Figure 2: Endogenous PKI proteins modulate ERK phosphorylation.

A. RT-qPCR analysis of endogenous PKI mRNAs relative to PKIA expression. Results shown are normalized means ± SD, N = 3. B. RT-qPCR of PKI mRNAs in cells transfected with siRNA for individual PKIA, PKIB, and PKIG, or in combination (siPKIABG). Expression relative to non-targeting control siRNA (siCon) transfected cells. Results shown are normalized means ± SD, N = 3, and analyzed with two-way ANOVA with Tukey’s post-hoc multiple comparisons test. C. Western blot panel of PKA-phosphorylated substrates after each siRNA transfection in cells with (+) or without (−) FSK and IBMX for 30 min. D. Western blot panel of indicated targets after depletion of endogenous PKIs and stimulated with (+) or without (−) FSK and IBMX for 30 min. E. CRE-Luc assay in cells treated with DMSO (Con) or FSK+IBMX for 6 hrs in control and PKI depleted cells. Results shown are normalized means ± SD, N = 5, and analyzed with two-way ANOVA with Tukey’s post-hoc multiple comparisons test. F. IF image showing localization of GFP-tagged PKIs. G. Western blot of PKA-phosphorylated substrates in cells transduced with or without PKIs and stimulated with (+) or without (−) FSK and IBMX for 30 min. H. Western blot panel showing changes to cAMP-mediated phosphorylation of target proteins in cells expressing full-length PKIs and stimulated (+) or not (−) with FSK and IBMX for 30 min.
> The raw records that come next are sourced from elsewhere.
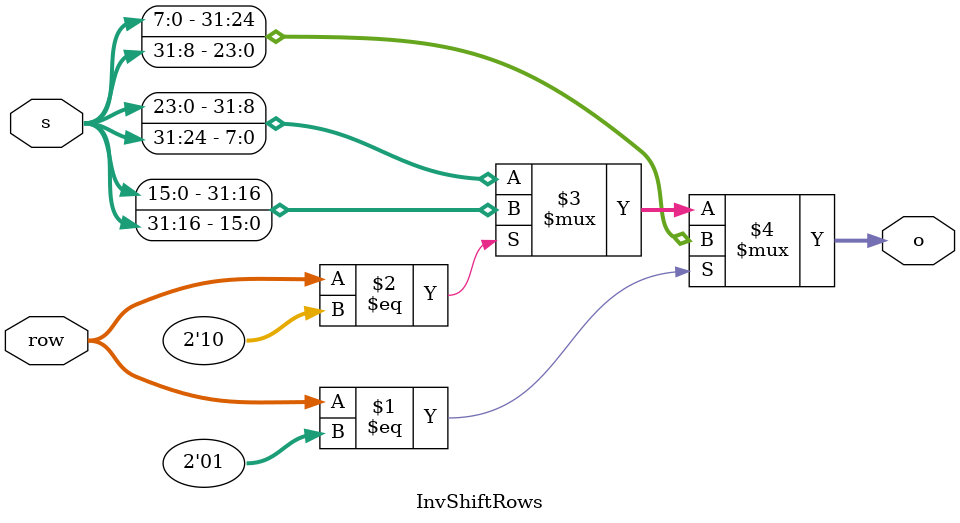
<source format=v>
module InvShiftRows(s, row, o);

input [31:0] s;
input[1:0] row;
output [31:0] o;

assign o[31:0] = (row==1)? {s[7:0], s[31:8]} :
					  (row==2)? {s[15:0], s[31:16]} : {s[23:0], s[31:24]};


endmodule
</source>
I. CRE-Luc assay showing alterations to PKA-mediated transcriptional activity in cells transduced with full-length PKIs or GFP as a control, then treated with DMSO (Con) or FSK+IBMX for 6 hrs. Results shown are normalized means ± SD, N = 6, and analyzed with two-way ANOVA with Tukey’s post-hoc multiple comparisons test. For all panels: **, p<0.01; ***, p<0.001; ****, p<0.0001; ns, not-significant p>0.05.